Of the $38.5 billion in cuts to the federal budget hammered out between President Obama and Republicans, only $352 million in savings was actually cut for this fiscal year, according to the Congressional Budget Office.

Now that the budget has been finalized without any substantial consideration to cutting entitlement programs, raising taxes drastically, or a combination of both, Faber suggested that the U.S. is on track for unsustainable deficits and repeated raises to the debt ceiling.

Who will be forced to pay for budget shortfalls is the age-old question that both political parties face.  But both Democrats and Republicans won’t agree to forge politically unpopular solutions and face an already-angry, anxious and financially struggling constituency.  Instead, both parties have taken a familiar politically expedient course—that is, to kick the can down the road until after the next election.

“I think the Democrats want the well-to-do people to accept higher taxes, the well-to-do people want to accept essentially the lower-income groups to accept lower spending,” Faber continued.  “So they will not agree.”

“But both benefit from high deficits.  The Democrats because they get handouts, although these handouts are eaten up by inflation.

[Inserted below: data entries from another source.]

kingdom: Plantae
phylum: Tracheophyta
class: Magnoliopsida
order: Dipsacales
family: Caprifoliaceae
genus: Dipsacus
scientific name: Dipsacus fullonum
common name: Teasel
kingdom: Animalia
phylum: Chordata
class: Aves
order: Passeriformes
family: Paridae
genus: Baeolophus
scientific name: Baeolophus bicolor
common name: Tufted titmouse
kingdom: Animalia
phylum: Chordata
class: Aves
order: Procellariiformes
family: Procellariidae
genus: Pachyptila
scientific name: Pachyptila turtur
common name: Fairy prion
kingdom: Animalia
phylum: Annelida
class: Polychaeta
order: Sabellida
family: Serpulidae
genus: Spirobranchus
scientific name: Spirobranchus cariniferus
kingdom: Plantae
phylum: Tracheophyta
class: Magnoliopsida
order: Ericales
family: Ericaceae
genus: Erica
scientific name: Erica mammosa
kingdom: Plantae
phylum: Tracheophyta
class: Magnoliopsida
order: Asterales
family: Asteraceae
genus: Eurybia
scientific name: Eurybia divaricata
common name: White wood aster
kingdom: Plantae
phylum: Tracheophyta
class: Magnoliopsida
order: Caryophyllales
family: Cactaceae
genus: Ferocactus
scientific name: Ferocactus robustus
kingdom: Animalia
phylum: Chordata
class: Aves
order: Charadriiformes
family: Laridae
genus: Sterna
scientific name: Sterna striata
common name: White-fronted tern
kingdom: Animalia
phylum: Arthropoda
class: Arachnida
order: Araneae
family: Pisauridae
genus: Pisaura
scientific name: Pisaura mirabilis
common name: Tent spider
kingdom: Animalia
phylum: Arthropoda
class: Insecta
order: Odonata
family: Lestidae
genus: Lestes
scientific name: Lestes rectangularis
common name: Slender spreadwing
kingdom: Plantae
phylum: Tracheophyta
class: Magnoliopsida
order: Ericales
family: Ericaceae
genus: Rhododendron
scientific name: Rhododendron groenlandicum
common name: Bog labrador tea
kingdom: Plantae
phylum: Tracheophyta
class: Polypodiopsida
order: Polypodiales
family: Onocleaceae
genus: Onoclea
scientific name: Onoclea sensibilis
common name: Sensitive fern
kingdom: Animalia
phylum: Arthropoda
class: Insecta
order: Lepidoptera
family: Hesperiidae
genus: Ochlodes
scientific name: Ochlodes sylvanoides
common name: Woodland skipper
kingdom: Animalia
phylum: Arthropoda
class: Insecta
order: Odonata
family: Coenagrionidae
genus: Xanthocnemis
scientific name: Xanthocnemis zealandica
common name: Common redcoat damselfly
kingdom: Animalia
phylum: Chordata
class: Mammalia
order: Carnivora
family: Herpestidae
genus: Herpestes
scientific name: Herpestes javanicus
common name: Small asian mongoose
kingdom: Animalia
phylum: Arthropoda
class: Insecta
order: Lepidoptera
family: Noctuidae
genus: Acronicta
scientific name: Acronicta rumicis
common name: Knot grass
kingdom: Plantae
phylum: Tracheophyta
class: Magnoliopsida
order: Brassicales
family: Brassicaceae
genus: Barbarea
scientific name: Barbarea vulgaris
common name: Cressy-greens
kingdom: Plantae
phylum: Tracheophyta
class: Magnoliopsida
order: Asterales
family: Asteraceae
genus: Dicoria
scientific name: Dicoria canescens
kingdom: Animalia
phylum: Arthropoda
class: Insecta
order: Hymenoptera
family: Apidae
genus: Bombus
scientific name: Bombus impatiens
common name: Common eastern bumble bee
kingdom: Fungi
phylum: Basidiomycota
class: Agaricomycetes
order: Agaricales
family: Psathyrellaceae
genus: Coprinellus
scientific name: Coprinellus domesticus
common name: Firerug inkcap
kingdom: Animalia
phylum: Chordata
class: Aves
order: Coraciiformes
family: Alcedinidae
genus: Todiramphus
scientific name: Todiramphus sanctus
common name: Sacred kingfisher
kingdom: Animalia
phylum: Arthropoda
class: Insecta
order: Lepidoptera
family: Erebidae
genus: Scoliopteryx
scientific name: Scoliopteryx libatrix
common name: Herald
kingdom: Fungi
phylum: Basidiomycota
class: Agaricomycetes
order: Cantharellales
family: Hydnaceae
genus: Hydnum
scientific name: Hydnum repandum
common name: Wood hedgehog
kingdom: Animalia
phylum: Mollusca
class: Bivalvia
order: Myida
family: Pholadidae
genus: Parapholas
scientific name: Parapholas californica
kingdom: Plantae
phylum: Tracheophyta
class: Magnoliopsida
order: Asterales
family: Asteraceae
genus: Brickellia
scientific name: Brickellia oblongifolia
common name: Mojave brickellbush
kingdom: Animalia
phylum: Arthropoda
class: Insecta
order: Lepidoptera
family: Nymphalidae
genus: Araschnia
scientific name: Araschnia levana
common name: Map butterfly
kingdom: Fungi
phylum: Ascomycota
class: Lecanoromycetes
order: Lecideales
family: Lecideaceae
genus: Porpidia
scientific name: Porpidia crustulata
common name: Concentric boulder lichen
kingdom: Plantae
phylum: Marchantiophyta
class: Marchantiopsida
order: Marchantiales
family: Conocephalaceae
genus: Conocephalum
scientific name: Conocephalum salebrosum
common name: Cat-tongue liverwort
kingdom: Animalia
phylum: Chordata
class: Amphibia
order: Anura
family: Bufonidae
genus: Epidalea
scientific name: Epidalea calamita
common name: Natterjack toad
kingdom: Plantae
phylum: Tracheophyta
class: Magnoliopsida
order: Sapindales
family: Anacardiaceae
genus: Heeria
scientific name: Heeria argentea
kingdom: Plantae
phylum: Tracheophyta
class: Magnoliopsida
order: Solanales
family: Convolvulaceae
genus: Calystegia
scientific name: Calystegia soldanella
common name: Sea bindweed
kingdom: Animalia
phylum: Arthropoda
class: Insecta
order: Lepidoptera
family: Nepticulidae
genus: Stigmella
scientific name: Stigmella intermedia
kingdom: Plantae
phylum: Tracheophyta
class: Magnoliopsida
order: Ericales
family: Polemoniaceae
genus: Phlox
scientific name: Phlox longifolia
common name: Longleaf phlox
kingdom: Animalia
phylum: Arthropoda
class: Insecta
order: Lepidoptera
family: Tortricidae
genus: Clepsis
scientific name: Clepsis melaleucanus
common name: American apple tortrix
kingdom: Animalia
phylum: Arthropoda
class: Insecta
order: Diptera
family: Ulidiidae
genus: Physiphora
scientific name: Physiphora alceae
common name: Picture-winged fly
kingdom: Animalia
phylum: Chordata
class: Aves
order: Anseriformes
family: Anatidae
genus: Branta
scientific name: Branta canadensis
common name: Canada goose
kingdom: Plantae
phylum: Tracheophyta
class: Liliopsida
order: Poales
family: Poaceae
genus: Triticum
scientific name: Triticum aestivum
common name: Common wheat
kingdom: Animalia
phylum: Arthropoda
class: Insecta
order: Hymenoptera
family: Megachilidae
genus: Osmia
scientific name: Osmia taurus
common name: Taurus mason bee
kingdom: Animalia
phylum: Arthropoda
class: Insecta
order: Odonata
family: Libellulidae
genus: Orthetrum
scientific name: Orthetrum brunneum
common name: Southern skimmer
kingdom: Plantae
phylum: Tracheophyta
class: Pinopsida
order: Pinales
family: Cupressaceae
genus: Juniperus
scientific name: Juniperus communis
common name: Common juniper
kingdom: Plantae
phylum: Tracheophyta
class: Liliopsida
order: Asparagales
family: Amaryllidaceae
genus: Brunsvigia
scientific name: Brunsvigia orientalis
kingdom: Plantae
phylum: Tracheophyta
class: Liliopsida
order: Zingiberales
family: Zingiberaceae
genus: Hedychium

In other words, price increases . . .  (audio cuts out), so in real terms their incomes don’t go up.  But, maybe, they don’t see that this way.  And the Republicans, they don’t have increased taxation, so they also believe they benefit. And in addition to that, there is a lot of spending that benefits well-to-do people, like defense expenditures,” he said.

When asked to comment on a bi-partisan committee in Washington that has identified $4 trillion in budget cuts over 12 years, Faber was amused by the attempt to temper his dire view of the U.S. budget deficit and the implications for the American dollar.

“There have always been deficit reduction plans, and none of them were sic kept because of politics and of the economic situation,” he chuckled. “I think maybe you can cut the deficit from say $1.5 trillion down to $1.4 [trillion] dollars, by a $100 billion, or so.  But they argue now for almost six months to cut the deficit, or reduce the deficit, by $40 billion.  What does it matter, $40 billion on $1.5 trillion dollars?”